BEGIN SOURCE MATERIAL

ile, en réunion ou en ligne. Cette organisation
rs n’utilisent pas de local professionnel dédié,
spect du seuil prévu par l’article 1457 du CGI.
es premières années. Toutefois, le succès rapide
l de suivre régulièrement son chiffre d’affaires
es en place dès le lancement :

END SOURCE MATERIAL

### YOUR TASK
Reproduce the text of every entry line for line, with no changes.

### ANSWER BOX
ile, en réunion ou en ligne. Cette organisation
rs n’utilisent pas de local professionnel dédié,
spect du seuil prévu par l’article 1457 du CGI.
es premières années. Toutefois, le succès rapide
l de suivre régulièrement son chiffre d’affaires
es en place dès le lancement :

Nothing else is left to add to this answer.